Début 1944, les choses se gâtent: le médecin juif de Sabine Zlatin, le docteur Bendrihem, est arrêté et la Gestapo perquisitionne les locaux de l’Union générale des Israélites de France à Chambéry, dont dépend la colonie d’Izieu. Le 6 mars, le sous-préfet Wiltzer est muté dans la Vienne. Fin mars, 18 enfants sont arrêtés dans une maison-refuge de l’Isère. Face à l’intensification des persécutions antisémites, début avril, Sabin Zlatin part à Montpellier pour tenter de trouver des solutions pour disperser les 45 enfants qui se trouvent alors à Izieu.

Le 6 avril 1944, Klaus Barbie, à la tête d’hommes de la Gestapo et de la Wermacht, investit la maison d’Izieu où se trouvent alors les enfants et huit adultes. Sabine Zlatin qui se trouve à Montpellier est avertie par un télégramme de Marie- Antoinette Cojean, secrétaire de la sous-préfecture de Belley : « Famille malade – maladie contagieuse ».

Un adulte, Léon Reifman parvient à s’échapper et à se cacher grâce à l’aide de fermiers voisins. Tout le monde est chargé sans ménagement dans deux camions. Miron Zlatin est battu devant les enfants. Sur la route qui descend, les voisins entendent les enfants chanter « Vous n’aurez pas l’Alsace et la Lorraine ». Le seul enfant non-juif, René-Michel Wucher, 8 ans, est libéré lors d’une halte dans un village en contrebas d’Izieu.

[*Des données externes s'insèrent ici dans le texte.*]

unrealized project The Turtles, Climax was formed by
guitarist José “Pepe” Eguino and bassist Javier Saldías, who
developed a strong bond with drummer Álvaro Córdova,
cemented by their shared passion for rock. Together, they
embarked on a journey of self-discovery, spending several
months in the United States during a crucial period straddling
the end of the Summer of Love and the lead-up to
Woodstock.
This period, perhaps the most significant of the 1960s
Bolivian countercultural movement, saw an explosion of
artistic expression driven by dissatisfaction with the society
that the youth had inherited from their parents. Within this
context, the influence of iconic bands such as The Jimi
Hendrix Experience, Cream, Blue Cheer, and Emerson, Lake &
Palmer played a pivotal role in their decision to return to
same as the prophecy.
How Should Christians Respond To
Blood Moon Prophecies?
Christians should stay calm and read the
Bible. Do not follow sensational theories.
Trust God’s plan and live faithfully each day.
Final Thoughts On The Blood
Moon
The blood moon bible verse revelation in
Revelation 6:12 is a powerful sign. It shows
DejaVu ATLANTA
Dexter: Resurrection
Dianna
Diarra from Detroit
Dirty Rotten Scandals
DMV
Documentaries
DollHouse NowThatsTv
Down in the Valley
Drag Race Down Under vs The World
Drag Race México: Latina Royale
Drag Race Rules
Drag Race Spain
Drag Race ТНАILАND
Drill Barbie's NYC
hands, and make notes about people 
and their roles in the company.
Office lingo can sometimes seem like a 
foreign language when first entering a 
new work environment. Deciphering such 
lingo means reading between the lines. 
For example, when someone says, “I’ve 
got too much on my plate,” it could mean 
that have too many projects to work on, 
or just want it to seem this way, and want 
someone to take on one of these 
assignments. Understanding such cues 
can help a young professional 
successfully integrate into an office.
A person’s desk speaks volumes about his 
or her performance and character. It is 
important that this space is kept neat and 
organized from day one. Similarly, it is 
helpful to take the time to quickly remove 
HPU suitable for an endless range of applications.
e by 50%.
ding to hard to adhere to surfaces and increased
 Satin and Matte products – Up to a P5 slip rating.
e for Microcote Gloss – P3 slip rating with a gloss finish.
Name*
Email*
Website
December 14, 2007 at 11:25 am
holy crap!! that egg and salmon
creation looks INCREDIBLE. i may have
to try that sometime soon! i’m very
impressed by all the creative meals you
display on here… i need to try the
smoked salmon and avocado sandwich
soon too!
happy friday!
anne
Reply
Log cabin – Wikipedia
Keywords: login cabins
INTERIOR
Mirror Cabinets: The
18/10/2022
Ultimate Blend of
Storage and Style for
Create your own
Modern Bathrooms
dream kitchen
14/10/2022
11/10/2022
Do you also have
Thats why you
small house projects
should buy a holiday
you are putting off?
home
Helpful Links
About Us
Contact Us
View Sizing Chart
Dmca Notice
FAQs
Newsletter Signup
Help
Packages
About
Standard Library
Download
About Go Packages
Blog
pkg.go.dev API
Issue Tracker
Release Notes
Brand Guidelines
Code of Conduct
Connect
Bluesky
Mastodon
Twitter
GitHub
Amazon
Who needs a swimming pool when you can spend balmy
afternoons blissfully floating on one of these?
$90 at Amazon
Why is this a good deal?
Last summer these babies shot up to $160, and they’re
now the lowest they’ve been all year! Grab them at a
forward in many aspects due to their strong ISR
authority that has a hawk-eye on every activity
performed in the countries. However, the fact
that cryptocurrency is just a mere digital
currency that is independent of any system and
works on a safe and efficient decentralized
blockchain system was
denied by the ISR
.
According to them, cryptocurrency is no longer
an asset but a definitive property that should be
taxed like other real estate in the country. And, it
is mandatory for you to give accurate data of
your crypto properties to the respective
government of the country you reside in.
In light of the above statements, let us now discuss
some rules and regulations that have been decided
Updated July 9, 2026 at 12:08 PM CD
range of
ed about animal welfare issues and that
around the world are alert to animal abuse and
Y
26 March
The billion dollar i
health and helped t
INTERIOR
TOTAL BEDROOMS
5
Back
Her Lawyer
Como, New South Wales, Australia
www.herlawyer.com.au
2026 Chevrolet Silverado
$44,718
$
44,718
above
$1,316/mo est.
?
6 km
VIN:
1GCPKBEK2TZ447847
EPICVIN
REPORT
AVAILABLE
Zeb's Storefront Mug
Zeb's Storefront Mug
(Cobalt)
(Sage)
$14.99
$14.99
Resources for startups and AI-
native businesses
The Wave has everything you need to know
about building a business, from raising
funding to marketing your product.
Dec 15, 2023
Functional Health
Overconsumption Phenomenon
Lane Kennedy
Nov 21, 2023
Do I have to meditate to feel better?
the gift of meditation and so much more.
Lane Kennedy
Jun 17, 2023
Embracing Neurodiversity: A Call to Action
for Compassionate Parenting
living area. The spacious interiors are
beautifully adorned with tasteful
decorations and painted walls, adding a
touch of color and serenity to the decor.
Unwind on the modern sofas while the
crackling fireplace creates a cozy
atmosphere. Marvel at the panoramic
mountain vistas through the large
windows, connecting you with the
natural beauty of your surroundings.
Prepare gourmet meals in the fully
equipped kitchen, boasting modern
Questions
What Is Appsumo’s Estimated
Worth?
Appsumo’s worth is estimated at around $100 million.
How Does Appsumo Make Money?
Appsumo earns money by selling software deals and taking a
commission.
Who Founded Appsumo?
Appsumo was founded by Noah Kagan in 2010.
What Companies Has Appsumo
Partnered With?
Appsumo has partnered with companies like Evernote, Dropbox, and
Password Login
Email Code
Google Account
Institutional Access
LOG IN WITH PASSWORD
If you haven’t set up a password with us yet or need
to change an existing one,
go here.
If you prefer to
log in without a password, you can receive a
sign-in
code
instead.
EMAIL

Le 7 avril 1944, les 51 personnes arrêtées sont transférées de la prison de Montluc à Lyon au camp de Drancy. Entre le 13 avril et le 30 juin, 42 des enfants et 6 adultes sont déportés à Auschwitz par les convois no 71, 74, 75 et 76. Tous, à l’exception de Léa Feldblum, sont assassinés immédiatement à leur arrivée au camp de Birkenau. Deux adolescents et Miron Zlatin sont déportés vers l’Estonie par le convoi 73, où ils sont assassinés. Des 51 personnes déportées, seule Léa Feldblum, éducatrice de la colonie, survivra à Auschwitz et aux expérimentations médicales qu’elle y a subies. Elle porte le matricule 78620.

*
Sabine et Miron Zlatin

Sabine Zlatin est née Chwast en 1907 à Varsovie. Après un périple de cinq ans à travers l’Allemagne et la Belgique, elle arrive à Nancy en 1925, où elle rencontre un jeune étudiant juif, Miron Zlatin, né en 1904 à Orcha (aujourd’hui en Biélorussie). Ils se marient et, en 1929, se lancent dans l’élevage de volailles. Ils sont naturalisés français en 1939. Sabine devient infirmière militaire auprès de la Croix-Rouge en 1939. Le couple s’enfuit à Montpellier en 1940 devant l’avancée allemande. Sabine y exerce comme infirmière de la Croix-Rouge jusqu’à ce qu’elle en soit empêchée par les lois antisémites de Vichy. Elle rejoint alors l’OSE comme assistante sociale et participe au sauvetage d’enfants des camps d’internement de la zone sud. Arrêté à Izieu le 6 avril 1944, Miron Zlatin est déporté vers l’Estonie par le convoi 73 du 15 mai 44. Il est assassiné par les SS en juillet.
Après la rafle d’Izieu, Sabine Zlatin rejoint la Résistance à Paris. À la Libération, elle devient hôtelière-chef du Lutetia où sont accueillis les déportés de retour des camps.
En 1987, Sabin Zlatin témoigne lors du procès de Klaus Barbie. « Pour le crime odieux d’Izieu, il n’y a ni pardon, ni oubli », dit-elle notamment à la barre. L’année suivante, aidée de Pierre-Marcel Wiltzer, elle fonde l’association pour la création du Musée- mémorial d’Izieu. Le 24 avril 1994, le Musée-mémorial des enfants d’Izieu est inauguré par le président François Mitterrand. Sabine Zlatin est morte le 21 septembre 1996 à Paris. Elle a légué à la Maison d’Izieu tous ses biens et ses archives.